When I was about 12 years old, the new hockey rink in town was being finished. It took several years, and while it was under construction there was a lot of junk wood lying around that anyone could take. I was amazed by how much mostly good wood there was and anyone with half a brain could build all kinds of cool stuff.
Me and my friend David Skewes figured we’d ask our parents if we could get some and build a tree fort. They said it was fine and we went over there and got a lot of amazing wood that was perfectly good for building a tree fort.
We picked a location with the perfect tree in the back of David’s house. It was perfect because it had all the right elements, like the right location with the right branches. We asked David’s mom if she would bring her station wagon to the hockey arena place with all the free wood and she did and we loaded it up, right in broad daylight. It wasn’t stealing because it was junk wood. There weren’t any signs that said “Don’t Take,” and no one stopped us, so we figured it was just there for anyone who wanted it. It was a pure goldmine and David and I couldn’t believe how lucky we were. David was one of my good friends– for a summer, that is. It seemed in those days I’d have a best friend for a while and then in about six months I’d either wear them out or they’d bug me and I’d move on. Every year I had a new best friend. I wonder why it was like that. I guess my best friends were seasonal. I suppose I had some long-term friends, so it wasn’t like I was a total loser with the friendship thing.
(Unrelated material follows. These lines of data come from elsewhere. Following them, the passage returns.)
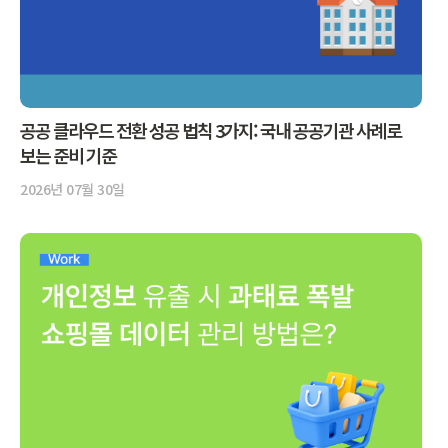
공공 클라우드 전환 성공 법칙 3가지: 국내 공공기관 사례로
보는 준비 기준
2026년 07월 30일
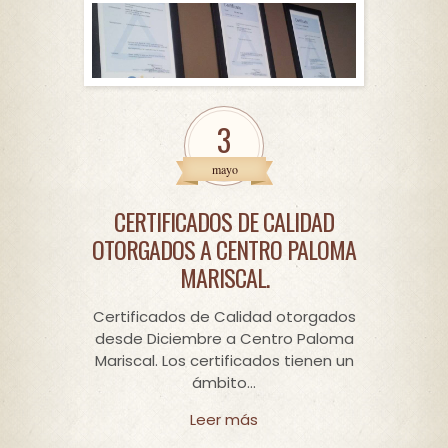
3
mayo
CERTIFICADOS DE CALIDAD
OTORGADOS A CENTRO PALOMA
MARISCAL.
Certificados de Calidad otorgados
desde Diciembre a Centro Paloma
Mariscal. Los certificados tienen un
ámbito…
Leer más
David had a bunch of older siblings and they all turned him onto the cool music of the time. They all had records of bands like Peter Frampton: Comes Alive, Wings: Band On The Run, and stuff like that. We used to sit on the floor in the living room and listen to the albums over and over again, just amazed by how good they were. I still remember lying on his living room ruglistening to Blue Bird by Paul McCartney and Wings…
Anyway, we built a tree house and it was really nice. It was about ten feet high and had a rope ladder hanging down.
David and me used to have BB gun fights in his back yard. One of us would have the gun, and the other would have a metal snow saucer as a shield and we’d basically just try and kill the other guy way across the yard and the other guy would hide his face and torso behind the snow saucer. You could hear the klink klink sound of the BB’s hitting the saucer and the occasional “OW!” when a BB would hit someone’s arm or leg. I’m surprised we never got one in the eye or got in trouble with his mom. Maybe we timed it so that no one was around when we did that stuff. That summer was a blast. Once the tree fort was up, we probably played in that thing for about ten minutes and then got bored. It wasn’t about hanging out in the treefort; it was about building it. That was the fun part. Once it was up, it was just a stupid tree fort and lost its appeal in about two seconds.
David used to say dumb stuff like, “Hey, you have a pie cost on your shoulder.”
I’d say, “What’s a pie cost?” and he’d say, “About a dollar fifty,” and then laugh and laugh and laugh.
Then he’d say, “Hey, Cliff, you have a hen way on your arm.”
I’d say, “What’s a hen way?” and he’d say, “About five pounds,” and laugh and laugh. He thought that was pretty clever and so did I, for a while that is. David had an older sister in high school that was pretty hot. She knew I was a musician and would flirt with me some. Of course I would flirt right back. I didn’t care if she was five years older than me. She was hot.
He also had an older brother, Johnny, who was into drugs, and in trouble. We NEVER would be like that when we got older, we would tell Mrs. Skewes.
Once in a while, Johnny would show up, but he was mostly “out.” When I did see him on his occasional appearances he seemed like a nice guy and a normal enough person. In fact, he was just fine. Mrs. Skewes was the one that wasn’t all that fine. She was nice and all, but she was always suspicious of people and just waiting for them to mess up because she basically believed that people eventually let you down. Or, that’s what it seemed like to me. Or, maybe I was just learning how to be paranoid and she just happened to be there during that period of my life. I guess I’ll never know for sure which came first, the paranoia or Mrs. Skewes being suspicious.
Mr. Skewes was mostly a normal, straight-laced kind of guy. He probably drank alcohol more than the average person, but in my town, everyone drank more than the average person, so even though most people were alcoholics, it SEEMED like it was normal.
I had read somewhere that Dartmouth College had the highest alcohol consumption per capita in the entire United States. Every year, someone in one of the frats would die of alcohol poisoning.
I knew some guys up there and they told mehow they’d flood the basement with seven kegs and make the freshmen do alligator slides. They had to run and slide in the beer and drink until they threw up over and over again and then passed out. The older Dartmouth students would stand around dressed in plastic garbage bags, taking notes with a clipboard, making sure the new freshmen guys could aim their puke with deadly accuracy into a big garbage can.
I guess if you’re going to be an alcoholic as a profession, you might as well get good at throwing up and aiming it in a garbage can so you keep the mess to a minimum.